Normally, a kid has kind of a process he or she goes through when presented with something he or she doesn’t want to do. Usually it involves a series of protests, getting stronger and stronger, maybe some attempts at negotiation, and then crying is usually the ultimate result if no compromise is achieved. This girl, though, just said, “Fuck it,” skipped ALL of those steps, and proceeded immediately to crying.

I reacted to it similarly to how I figure a woman reacts to a guy who’s really forward about wanting to sleep with her. Although the end goal isn’t really desired, there’s just a certain admiration for the boldness and directness of this approach. This kid was like a guy with gelled-up hair and an Ed Hardy shirt saying, “Hey baby, why don’t you come watch me cry for two straight hours and not stop once?” and she fucking delivered to the letter of her promise. I’ve never seen such dedication to one’s own shittiness from a kid before, and probably won’t again.

I suspect after a while I’ll stop finding it charming and start finding it annoying, but it’s definitely interesting to try and put myself back into the mindset of a kid between the ages of four and ten and understand them. It provides a good perspective on myself, as well, where I can look at me justifying to myself why I unnecessarily spent cash on a pizza or something and realize it’s just my inner child going “COOKIE! NOW! WANT COOKIE NOW! …NO! COOKIE!”

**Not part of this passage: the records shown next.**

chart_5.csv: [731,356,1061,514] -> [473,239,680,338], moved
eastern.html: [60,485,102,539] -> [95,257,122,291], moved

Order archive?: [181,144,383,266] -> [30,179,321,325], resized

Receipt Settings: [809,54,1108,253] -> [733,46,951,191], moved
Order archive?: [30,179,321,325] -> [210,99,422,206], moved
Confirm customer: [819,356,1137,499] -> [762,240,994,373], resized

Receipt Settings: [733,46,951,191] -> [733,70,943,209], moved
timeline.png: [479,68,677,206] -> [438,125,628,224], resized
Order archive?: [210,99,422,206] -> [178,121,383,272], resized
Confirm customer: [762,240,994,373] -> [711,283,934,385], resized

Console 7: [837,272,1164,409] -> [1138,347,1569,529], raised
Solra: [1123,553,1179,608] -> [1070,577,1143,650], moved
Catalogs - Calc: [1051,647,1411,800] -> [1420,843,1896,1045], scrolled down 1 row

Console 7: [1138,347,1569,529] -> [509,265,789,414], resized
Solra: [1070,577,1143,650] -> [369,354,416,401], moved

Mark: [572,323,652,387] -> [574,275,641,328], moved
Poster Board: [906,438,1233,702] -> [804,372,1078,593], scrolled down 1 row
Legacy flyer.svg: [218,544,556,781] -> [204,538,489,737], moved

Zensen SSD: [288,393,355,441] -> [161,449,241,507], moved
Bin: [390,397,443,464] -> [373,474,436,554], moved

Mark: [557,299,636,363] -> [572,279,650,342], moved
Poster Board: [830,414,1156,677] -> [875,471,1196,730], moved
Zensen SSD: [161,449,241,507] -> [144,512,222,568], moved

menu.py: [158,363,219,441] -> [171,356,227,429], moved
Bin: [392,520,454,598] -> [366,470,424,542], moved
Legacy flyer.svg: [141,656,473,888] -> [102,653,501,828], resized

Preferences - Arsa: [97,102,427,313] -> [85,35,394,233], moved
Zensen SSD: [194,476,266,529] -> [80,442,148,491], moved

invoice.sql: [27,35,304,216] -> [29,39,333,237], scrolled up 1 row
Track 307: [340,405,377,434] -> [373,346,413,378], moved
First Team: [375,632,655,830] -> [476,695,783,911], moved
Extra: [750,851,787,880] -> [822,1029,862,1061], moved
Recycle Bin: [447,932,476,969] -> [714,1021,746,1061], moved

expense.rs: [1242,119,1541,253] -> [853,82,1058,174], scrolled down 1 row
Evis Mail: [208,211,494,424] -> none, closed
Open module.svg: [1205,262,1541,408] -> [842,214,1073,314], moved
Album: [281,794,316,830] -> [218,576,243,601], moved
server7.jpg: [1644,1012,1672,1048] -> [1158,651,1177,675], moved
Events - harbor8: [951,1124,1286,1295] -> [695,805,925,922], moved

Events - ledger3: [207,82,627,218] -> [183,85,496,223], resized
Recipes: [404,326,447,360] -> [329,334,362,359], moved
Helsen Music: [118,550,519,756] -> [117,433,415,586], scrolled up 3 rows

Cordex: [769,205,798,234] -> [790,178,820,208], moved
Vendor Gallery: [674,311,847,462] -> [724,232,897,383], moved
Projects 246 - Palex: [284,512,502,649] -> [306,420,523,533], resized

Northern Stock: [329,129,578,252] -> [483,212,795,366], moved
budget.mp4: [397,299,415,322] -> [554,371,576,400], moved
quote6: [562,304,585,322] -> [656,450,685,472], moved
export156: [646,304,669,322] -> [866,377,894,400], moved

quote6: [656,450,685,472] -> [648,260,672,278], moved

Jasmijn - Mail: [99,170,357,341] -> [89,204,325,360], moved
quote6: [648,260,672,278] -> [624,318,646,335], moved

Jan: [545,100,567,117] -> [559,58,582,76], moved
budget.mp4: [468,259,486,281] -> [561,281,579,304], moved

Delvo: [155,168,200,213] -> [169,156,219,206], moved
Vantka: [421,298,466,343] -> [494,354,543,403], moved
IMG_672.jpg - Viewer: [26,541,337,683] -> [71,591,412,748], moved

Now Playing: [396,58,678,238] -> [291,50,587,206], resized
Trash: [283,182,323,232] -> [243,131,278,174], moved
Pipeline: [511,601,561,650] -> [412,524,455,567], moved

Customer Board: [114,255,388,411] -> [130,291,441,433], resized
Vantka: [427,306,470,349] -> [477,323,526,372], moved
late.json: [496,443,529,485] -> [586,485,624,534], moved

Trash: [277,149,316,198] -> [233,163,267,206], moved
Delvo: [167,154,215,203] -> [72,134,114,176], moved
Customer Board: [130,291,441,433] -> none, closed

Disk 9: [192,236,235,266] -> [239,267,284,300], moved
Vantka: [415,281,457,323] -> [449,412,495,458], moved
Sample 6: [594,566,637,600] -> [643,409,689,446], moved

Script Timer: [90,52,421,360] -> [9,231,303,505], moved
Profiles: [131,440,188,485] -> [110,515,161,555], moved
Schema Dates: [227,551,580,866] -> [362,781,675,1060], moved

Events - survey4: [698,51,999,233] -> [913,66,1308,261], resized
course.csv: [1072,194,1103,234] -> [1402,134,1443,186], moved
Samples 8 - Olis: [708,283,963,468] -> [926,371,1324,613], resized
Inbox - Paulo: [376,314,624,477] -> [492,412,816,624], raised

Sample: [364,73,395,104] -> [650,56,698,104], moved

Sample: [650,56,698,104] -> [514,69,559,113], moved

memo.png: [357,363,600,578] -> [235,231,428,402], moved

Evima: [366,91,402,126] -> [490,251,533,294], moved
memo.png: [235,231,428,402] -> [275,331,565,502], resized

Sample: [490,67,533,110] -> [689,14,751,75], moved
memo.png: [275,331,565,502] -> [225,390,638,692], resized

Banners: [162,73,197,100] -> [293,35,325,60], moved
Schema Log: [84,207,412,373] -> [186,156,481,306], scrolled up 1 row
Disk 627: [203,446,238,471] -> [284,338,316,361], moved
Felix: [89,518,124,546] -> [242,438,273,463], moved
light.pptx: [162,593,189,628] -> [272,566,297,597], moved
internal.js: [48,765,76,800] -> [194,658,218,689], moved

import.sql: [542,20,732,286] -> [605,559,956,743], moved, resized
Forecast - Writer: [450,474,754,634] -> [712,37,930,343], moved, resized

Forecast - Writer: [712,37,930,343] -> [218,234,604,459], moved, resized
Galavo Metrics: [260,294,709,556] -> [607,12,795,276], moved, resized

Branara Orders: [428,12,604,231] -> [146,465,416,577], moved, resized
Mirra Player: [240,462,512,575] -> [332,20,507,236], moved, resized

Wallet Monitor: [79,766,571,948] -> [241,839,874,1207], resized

Here’s hoping I neither ruin these kids completely nor do they ruin me any more than I am already ruined.

P.S. My girlfriend, after reading this, adds, “So working with kids is to adopting/having your own kids as volunteering at an animal shelter is to adopting a pet.” Her pithy recapitulations are pithing me off (yeah, that just happened).


2 Responses to “I work with children now.”

  1. Gonz 09/19/2010 at 11:05 pm #


  2. mom 09/20/2010 at 3:12 pm #

    That is a funny stand-up set! I hope you continue to enjoy it.